DATA EXCERPTS:
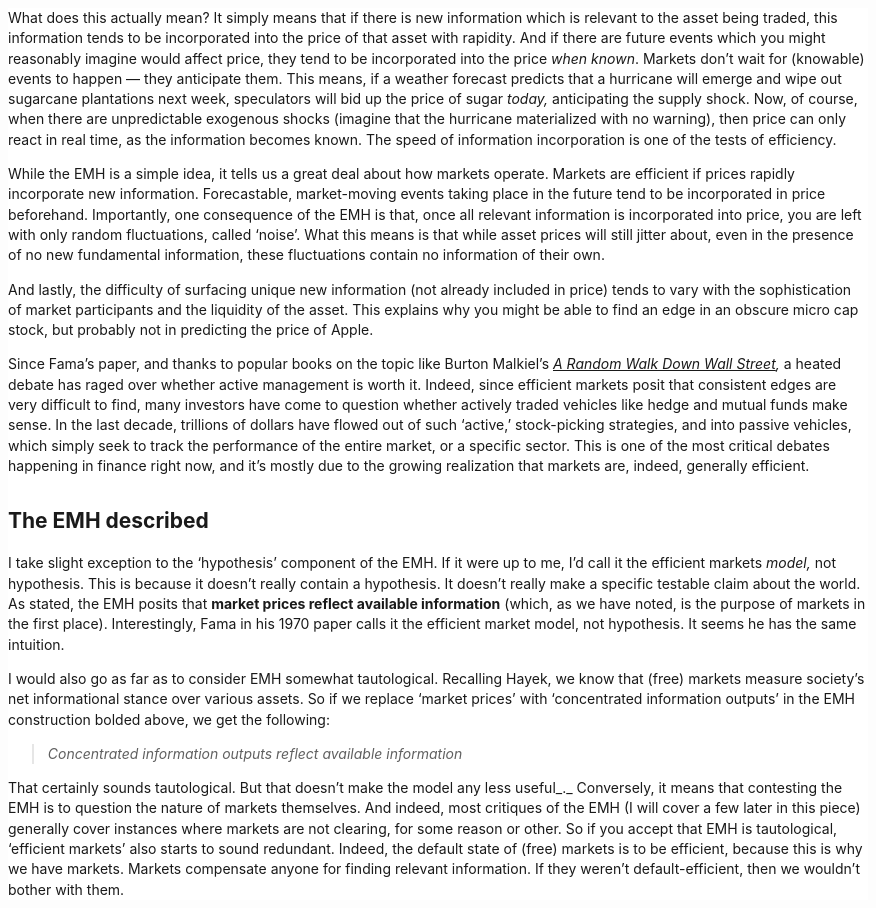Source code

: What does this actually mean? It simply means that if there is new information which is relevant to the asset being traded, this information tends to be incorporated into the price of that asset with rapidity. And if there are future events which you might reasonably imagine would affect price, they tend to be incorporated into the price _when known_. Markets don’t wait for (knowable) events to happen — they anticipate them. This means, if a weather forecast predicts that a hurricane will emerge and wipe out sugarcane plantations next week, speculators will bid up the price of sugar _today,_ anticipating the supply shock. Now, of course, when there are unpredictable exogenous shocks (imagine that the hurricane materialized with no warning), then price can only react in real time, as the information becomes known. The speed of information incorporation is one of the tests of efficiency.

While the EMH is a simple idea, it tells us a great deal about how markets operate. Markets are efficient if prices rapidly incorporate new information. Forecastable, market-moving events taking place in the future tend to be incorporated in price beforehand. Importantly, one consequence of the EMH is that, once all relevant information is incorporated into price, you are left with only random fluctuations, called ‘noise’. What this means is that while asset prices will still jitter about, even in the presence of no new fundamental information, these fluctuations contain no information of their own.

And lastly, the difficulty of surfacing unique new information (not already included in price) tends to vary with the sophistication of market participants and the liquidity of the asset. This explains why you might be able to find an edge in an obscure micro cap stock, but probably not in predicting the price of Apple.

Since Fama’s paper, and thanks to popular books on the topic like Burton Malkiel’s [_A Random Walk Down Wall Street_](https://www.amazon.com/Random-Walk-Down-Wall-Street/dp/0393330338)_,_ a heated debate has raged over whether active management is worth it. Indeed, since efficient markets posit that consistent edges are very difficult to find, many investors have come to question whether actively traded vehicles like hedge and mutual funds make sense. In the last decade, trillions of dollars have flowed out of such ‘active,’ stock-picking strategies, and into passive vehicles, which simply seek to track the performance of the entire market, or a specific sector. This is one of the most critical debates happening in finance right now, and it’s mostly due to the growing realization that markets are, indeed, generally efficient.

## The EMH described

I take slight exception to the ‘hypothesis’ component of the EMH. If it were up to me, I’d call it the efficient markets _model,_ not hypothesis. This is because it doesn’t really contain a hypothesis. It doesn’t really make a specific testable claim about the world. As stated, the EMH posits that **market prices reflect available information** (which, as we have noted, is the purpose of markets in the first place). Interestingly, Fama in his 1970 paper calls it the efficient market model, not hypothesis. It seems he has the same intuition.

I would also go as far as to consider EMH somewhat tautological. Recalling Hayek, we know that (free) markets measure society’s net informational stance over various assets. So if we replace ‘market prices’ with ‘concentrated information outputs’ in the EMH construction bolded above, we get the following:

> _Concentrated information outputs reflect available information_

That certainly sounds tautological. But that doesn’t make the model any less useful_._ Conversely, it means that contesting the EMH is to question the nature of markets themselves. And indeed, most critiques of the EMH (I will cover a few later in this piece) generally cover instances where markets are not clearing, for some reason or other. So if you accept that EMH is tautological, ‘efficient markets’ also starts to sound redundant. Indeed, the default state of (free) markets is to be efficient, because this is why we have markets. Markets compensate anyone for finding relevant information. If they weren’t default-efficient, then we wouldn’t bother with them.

PROBLEM REQUIREMENTS:
With the pictures stripped out, return each record word for word.

FINAL ANSWER:
Source code

: What does this actually mean? It simply means that if there is new information which is relevant to the asset being traded, this information tends to be incorporated into the price of that asset with rapidity. And if there are future events which you might reasonably imagine would affect price, they tend to be incorporated into the price _when known_. Markets don’t wait for (knowable) events to happen — they anticipate them. This means, if a weather forecast predicts that a hurricane will emerge and wipe out sugarcane plantations next week, speculators will bid up the price of sugar _today,_ anticipating the supply shock. Now, of course, when there are unpredictable exogenous shocks (imagine that the hurricane materialized with no warning), then price can only react in real time, as the information becomes known. The speed of information incorporation is one of the tests of efficiency.

While the EMH is a simple idea, it tells us a great deal about how markets operate. Markets are efficient if prices rapidly incorporate new information. Forecastable, market-moving events taking place in the future tend to be incorporated in price beforehand. Importantly, one consequence of the EMH is that, once all relevant information is incorporated into price, you are left with only random fluctuations, called ‘noise’. What this means is that while asset prices will still jitter about, even in the presence of no new fundamental information, these fluctuations contain no information of their own.

And lastly, the difficulty of surfacing unique new information (not already included in price) tends to vary with the sophistication of market participants and the liquidity of the asset. This explains why you might be able to find an edge in an obscure micro cap stock, but probably not in predicting the price of Apple.

Since Fama’s paper, and thanks to popular books on the topic like Burton Malkiel’s [_A Random Walk Down Wall Street_](https://www.amazon.com/Random-Walk-Down-Wall-Street/dp/0393330338)_,_ a heated debate has raged over whether active management is worth it. Indeed, since efficient markets posit that consistent edges are very difficult to find, many investors have come to question whether actively traded vehicles like hedge and mutual funds make sense. In the last decade, trillions of dollars have flowed out of such ‘active,’ stock-picking strategies, and into passive vehicles, which simply seek to track the performance of the entire market, or a specific sector. This is one of the most critical debates happening in finance right now, and it’s mostly due to the growing realization that markets are, indeed, generally efficient.

## The EMH described

I take slight exception to the ‘hypothesis’ component of the EMH. If it were up to me, I’d call it the efficient markets _model,_ not hypothesis. This is because it doesn’t really contain a hypothesis. It doesn’t really make a specific testable claim about the world. As stated, the EMH posits that **market prices reflect available information** (which, as we have noted, is the purpose of markets in the first place). Interestingly, Fama in his 1970 paper calls it the efficient market model, not hypothesis. It seems he has the same intuition.

I would also go as far as to consider EMH somewhat tautological. Recalling Hayek, we know that (free) markets measure society’s net informational stance over various assets. So if we replace ‘market prices’ with ‘concentrated information outputs’ in the EMH construction bolded above, we get the following:

> _Concentrated information outputs reflect available information_

That certainly sounds tautological. But that doesn’t make the model any less useful_._ Conversely, it means that contesting the EMH is to question the nature of markets themselves. And indeed, most critiques of the EMH (I will cover a few later in this piece) generally cover instances where markets are not clearing, for some reason or other. So if you accept that EMH is tautological, ‘efficient markets’ also starts to sound redundant. Indeed, the default state of (free) markets is to be efficient, because this is why we have markets. Markets compensate anyone for finding relevant information. If they weren’t default-efficient, then we wouldn’t bother with them.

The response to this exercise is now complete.